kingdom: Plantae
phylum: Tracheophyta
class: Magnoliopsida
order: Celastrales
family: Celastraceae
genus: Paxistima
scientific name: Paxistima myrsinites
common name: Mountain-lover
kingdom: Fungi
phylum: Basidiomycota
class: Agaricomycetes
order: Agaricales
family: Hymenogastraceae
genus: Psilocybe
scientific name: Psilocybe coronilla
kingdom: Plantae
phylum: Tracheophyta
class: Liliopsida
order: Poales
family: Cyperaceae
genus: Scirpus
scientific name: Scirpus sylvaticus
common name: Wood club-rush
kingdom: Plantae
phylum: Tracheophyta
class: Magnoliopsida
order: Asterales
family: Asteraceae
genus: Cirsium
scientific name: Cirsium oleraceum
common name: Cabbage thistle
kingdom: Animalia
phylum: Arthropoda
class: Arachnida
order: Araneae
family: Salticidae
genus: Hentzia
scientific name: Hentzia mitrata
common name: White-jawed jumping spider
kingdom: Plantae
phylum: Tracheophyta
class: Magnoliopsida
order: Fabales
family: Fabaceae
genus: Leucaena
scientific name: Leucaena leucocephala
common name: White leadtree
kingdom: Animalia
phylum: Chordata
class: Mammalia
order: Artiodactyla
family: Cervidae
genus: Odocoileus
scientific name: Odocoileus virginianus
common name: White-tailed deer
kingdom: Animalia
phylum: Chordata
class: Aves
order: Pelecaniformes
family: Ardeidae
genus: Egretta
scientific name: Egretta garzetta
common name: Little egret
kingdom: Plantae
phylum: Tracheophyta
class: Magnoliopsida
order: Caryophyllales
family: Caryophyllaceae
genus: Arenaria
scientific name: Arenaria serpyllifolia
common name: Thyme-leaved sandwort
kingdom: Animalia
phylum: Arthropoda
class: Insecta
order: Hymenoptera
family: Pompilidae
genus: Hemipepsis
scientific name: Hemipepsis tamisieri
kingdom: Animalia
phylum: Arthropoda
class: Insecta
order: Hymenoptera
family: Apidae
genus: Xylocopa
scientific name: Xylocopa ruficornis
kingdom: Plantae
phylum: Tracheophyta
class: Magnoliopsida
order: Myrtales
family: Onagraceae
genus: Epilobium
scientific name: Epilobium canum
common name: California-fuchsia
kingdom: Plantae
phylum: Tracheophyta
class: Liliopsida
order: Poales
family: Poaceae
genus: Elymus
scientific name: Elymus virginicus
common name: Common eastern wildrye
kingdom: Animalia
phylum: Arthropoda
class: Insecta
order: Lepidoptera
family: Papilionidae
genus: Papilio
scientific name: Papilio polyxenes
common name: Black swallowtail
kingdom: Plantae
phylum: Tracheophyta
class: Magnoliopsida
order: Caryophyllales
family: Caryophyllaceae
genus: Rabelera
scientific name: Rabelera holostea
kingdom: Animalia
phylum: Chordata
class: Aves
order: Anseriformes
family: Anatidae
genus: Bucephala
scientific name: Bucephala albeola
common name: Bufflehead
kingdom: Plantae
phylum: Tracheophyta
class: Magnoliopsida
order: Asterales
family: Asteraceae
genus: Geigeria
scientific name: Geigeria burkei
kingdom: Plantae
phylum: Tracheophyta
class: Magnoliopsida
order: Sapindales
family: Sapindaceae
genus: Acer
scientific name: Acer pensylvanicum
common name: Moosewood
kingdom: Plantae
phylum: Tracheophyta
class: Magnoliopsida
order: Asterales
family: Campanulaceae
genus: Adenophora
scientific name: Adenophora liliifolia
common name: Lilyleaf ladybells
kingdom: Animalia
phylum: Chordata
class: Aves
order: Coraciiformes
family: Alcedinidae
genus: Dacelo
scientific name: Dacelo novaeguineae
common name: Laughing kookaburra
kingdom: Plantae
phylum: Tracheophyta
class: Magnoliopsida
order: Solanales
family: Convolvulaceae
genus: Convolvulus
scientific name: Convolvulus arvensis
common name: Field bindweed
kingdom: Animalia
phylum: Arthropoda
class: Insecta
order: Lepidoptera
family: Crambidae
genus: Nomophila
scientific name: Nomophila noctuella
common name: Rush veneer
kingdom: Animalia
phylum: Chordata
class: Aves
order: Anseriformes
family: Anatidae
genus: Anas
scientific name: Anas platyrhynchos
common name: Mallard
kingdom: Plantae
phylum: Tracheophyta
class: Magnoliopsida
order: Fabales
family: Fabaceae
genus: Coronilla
§ §
### EXERCISE DESCRIPTION
Reproduce word for word the lines between the one holding "genus: Cirsium" and the one holding "order: Pelecaniformes", inclusive.

### THE REPLY
genus: Cirsium
scientific name: Cirsium oleraceum
common name: Cabbage thistle
kingdom: Animalia
phylum: Arthropoda
class: Arachnida
order: Araneae
family: Salticidae
genus: Hentzia
scientific name: Hentzia mitrata
common name: White-jawed jumping spider
kingdom: Plantae
phylum: Tracheophyta
class: Magnoliopsida
order: Fabales
family: Fabaceae
genus: Leucaena
scientific name: Leucaena leucocephala
common name: White leadtree
kingdom: Animalia
phylum: Chordata
class: Mammalia
order: Artiodactyla
family: Cervidae
genus: Odocoileus
scientific name: Odocoileus virginianus
common name: White-tailed deer
kingdom: Animalia
phylum: Chordata
class: Aves
order: Pelecaniformes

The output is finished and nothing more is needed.